Enrichment to high grade fuel status is not as expensive and is decidedly less messy. Nuclear fuel enrichment as opposed to selling oil and buying nuclear fuel, or simply gearing your country to burning petroleum products as a primary source of heat is an economic decision. On purely economic grounds, a country with lots of oil wells might decide to go either way depending in part on how much of the capital costs of nuclear enrichment you have already paid. As a political decision, any country that is included in the Axis of Evil as defined by the President of the United States would find possession of at least a few nuclear weapons highly attractive; and of course any regime accused of being Evil by the Emperor should be desperate to get and demonstrate some bombs and do that fast. The lesson taught when Saddam Hussein turned out NOT to have weapons of mass destruction can hardly have been lost on either Iran or North Korea.

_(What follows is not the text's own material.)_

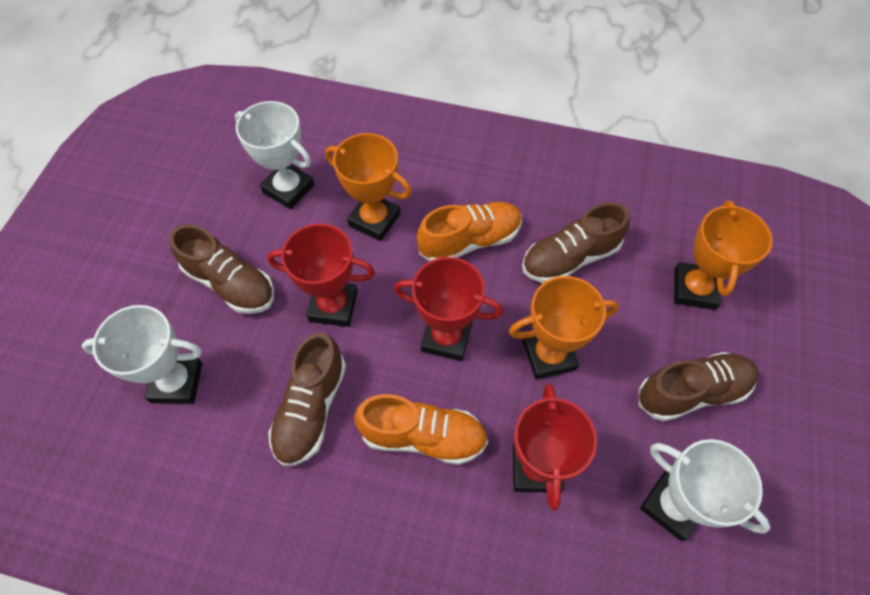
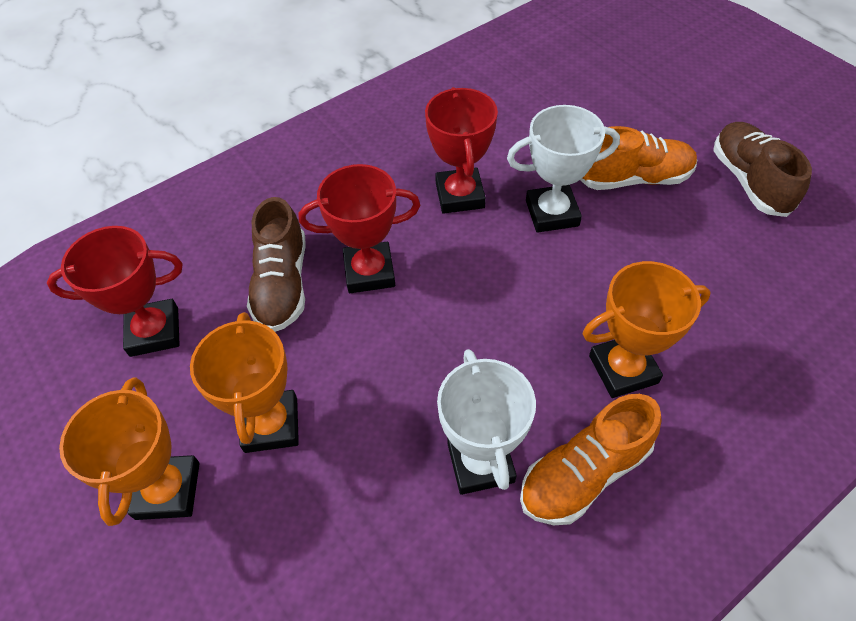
brown shoe: [169,225,274,314] [268,333,346,466] [522,202,630,283] [639,352,759,422] = 4 -> [247,197,306,332] [713,122,812,217] = 2
white trophy: [82,305,202,404] [235,101,315,209] [640,439,771,541] = 3 -> [437,349,536,495] [507,105,620,233] = 2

The world has made it very clear to dictators: get nukes and get them fast, and never let go, never retire. If you don't have nukes you can be invaded on the will of the President and his advisors. If you retire or let go of power, even if you establish a democratic regime on the way out, you will be hounded for the rest of your life and you will probably die in captivity if you are not executed. No one clever enough to become a dictator is likely to be stupid enough not to have observed all this.
As to policy regarding Iran, time is very much on our side. The West's cultural weapons of mass destruction are doing their work in Iran and doing it well. We recently heard General John Custer telling us how al Qaeda and other such outfits use the Internet to recruit suicide bombers and other members. It all sounded grim, but what that really says is that Internet access is growing: potential suicide bombers are using the Internet.
If the West can't manage to win in the war of ideas: if we can't put on a better show, and demonstrate that here and now you can live in a world of blue jeans, rock and roll, rock stars, wristwatches, jewelry, pretty girls, careers for girls, pretty clothes for girls, freedom for women to drive cars and go shopping, education for everyone, birth control -- well you get the idea -- if we can't make our real world more attractive than a place where you get 71 unconsulted virgins for blowing yourself up, then we're really in bad shape. Radical Islam and the culture death shouldn't be more attractive to young people than what we can offer.
Of course we aren't trying to win that way. The West's intellectuals compete with each other to tell the world what a rotten place it it, how AmeriKKKa is dangerous and needs to be brought down, (We don't like this world of ours! Bring it down! Bring it down!) are feeding al Qaeda some of their best lines.
And if using our cultural weapons of mass destruction to seduce our enemies into a life of material plenty and somewhat over regulated liberty won't do it, we can turn loose the Gospels and the Good News. Christianity once thrived in many of the places where the Muslims get their suicide recruits, and it was only replaced by the threat of Islam or the sword; indeed in many places even that was insufficient.
But I sure don't see us fighting much on those fronts.